Calcul de l’amortissement :

  • base amortissable : 250 000 € × 80 % = 200 000 €
  • taux d’amortissement : 3,5 %
  • amortissement annuel : 7 000 €
  • amortissement total sur 9 ans : 63 000 €

Impact fiscal estimé (selon la TMI)

  TMI   Gain d’impôt annuel   Gain d’impôt sur 9 ans
  30 %   2 100 €   18 900 €
  41 %   2 870 €   25 380 €
  45 %   3 150 €   28 350 €


Une orientation assumée vers le logement abordable

L’accès à l’amortissement est conditionné au respect de plafonds de loyers et de ressources des locataires, inspirés du dispositif Loc’Avantages. Trois niveaux de loyers sont proposés, avec des loyers inférieurs au marché de 15 %, 30 % ou 45 %.

Ce choix traduit une volonté claire : soutenir les classes moyennes et modestes tout en offrant aux investisseurs un cadre fiscal incitatif.

À noter toutefois une contrainte importante : le logement ne peut pas être loué à un membre du foyer fiscal, ni à un parent ou allié jusqu’au deuxième degré.

Déficit foncier et amortissement : une mécanique complémentaire

Le dispositif Jeanbrun intègre également le déficit foncier, notamment dans le cadre de travaux de rénovation énergétique.

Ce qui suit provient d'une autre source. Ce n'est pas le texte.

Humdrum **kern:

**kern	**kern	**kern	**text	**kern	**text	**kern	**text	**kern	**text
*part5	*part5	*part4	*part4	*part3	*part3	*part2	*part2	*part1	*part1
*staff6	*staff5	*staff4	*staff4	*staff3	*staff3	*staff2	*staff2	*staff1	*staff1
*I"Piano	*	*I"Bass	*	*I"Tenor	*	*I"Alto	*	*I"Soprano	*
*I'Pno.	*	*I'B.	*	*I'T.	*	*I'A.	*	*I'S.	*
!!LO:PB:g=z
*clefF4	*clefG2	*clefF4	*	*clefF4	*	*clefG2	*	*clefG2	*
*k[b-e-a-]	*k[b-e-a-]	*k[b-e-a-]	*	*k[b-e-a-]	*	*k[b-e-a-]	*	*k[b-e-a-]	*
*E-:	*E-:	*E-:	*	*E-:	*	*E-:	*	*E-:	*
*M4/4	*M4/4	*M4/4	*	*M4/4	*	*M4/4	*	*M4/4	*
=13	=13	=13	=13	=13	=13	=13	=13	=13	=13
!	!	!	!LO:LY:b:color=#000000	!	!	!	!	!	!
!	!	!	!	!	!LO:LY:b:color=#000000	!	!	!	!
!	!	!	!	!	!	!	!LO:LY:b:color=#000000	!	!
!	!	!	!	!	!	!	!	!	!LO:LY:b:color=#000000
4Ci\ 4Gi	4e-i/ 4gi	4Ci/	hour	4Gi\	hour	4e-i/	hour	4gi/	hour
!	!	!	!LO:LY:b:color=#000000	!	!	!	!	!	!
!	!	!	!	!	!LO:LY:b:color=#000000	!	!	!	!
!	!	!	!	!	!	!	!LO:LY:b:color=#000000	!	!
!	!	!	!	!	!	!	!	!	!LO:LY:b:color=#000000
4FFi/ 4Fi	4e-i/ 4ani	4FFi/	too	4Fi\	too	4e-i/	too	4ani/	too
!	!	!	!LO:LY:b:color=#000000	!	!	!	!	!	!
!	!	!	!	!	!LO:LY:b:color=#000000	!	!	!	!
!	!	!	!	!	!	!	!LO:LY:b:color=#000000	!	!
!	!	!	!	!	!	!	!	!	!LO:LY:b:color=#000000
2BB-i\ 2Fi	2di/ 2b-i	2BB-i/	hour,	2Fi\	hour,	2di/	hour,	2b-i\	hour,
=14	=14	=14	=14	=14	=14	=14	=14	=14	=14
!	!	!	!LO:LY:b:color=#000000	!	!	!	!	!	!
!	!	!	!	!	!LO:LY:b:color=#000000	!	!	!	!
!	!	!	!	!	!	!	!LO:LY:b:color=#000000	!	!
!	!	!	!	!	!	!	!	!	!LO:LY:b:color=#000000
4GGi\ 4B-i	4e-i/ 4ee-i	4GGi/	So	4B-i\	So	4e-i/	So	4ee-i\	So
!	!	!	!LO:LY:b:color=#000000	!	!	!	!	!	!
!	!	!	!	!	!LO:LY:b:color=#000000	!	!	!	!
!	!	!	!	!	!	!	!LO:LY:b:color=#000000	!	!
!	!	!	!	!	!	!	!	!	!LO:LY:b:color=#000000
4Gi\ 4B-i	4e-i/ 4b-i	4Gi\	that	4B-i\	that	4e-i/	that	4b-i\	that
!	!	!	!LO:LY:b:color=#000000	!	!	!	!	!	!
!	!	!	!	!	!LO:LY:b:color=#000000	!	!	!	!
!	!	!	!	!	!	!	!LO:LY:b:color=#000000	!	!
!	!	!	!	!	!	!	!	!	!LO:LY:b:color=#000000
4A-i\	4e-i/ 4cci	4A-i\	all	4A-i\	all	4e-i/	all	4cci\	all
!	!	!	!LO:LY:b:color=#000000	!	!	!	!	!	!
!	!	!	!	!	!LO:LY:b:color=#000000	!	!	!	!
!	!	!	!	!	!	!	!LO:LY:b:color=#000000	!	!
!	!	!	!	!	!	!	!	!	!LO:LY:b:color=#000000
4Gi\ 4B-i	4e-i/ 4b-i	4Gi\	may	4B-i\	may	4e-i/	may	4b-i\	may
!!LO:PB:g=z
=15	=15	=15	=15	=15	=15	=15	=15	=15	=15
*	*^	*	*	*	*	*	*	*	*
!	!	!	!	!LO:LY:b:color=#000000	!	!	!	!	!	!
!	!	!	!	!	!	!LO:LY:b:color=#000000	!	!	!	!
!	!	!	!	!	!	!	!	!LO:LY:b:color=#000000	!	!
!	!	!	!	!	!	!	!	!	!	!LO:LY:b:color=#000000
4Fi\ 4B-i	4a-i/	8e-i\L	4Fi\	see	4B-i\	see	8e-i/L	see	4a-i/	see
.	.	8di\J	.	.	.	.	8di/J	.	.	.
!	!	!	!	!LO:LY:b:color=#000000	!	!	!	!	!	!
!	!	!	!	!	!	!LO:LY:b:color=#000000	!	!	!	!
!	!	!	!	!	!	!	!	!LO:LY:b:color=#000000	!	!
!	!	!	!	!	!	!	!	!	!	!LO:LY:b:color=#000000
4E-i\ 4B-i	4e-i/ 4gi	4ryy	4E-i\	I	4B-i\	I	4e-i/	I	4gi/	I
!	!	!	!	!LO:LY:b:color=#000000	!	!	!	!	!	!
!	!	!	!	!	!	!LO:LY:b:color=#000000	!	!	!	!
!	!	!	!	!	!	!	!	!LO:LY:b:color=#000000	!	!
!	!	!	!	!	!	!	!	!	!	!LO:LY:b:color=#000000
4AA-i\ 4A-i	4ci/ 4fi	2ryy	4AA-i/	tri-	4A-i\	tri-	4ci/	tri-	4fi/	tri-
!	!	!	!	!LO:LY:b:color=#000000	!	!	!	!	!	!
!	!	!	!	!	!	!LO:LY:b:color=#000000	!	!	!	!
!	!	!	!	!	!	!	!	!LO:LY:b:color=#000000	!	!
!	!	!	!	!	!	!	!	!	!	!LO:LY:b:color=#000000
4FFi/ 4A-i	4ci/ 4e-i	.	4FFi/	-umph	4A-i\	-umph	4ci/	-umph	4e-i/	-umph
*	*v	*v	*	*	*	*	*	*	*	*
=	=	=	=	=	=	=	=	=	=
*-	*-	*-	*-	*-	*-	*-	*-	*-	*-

L’imputation sur le revenu global reste possible dans les limites prévues par les textes, avec un plafond pouvant atteindre 21 400 € par an dans certains cas.

Cette combinaison amortissement + déficit foncier constitue l’un des leviers fiscaux majeurs du dispositif.

La question sensible de la plus-value

Contrairement au régime LMNP tel qu’il existait auparavant, la loi Jeanbrun prévoit la réintégration des amortissements dans le calcul de la plus-value immobilière lors de la revente.

Ce point est clairement posé dans les textes actuels. Il impose donc une approche patrimoniale de long terme, intégrant l’ensemble du cycle de vie de l’investissement.

Quels impacts attendus à l’échelle du marché ?

Au-delà de l’investisseur individuel, le dispositif Jeanbrun poursuit un objectif macroéconomique affirmé. Le gouvernement estime que cette réforme pourrait permettre la création d’environ 50 000 logements locatifs supplémentaires par an, en soutenant à la fois la construction neuve et la rénovation lourde de l’ancien.

Le dispositif Jeanbrun, un changement de logique pour l’investissement locatif

Le dispositif Jeanbrun, ou loi Jeanbrun, ne se contente pas de remplacer le Pinel. Il marque une évolution plus mature de l’investissement locatif, fondée sur l’amortissement, la durée et la cohérence économique des projets.

Pour les investisseurs capables de s’engager sur le long terme et d’accepter des contreparties sociales, il constitue un nouveau cadre de référence pour investir dans l’immobilier locatif à partir de 2026.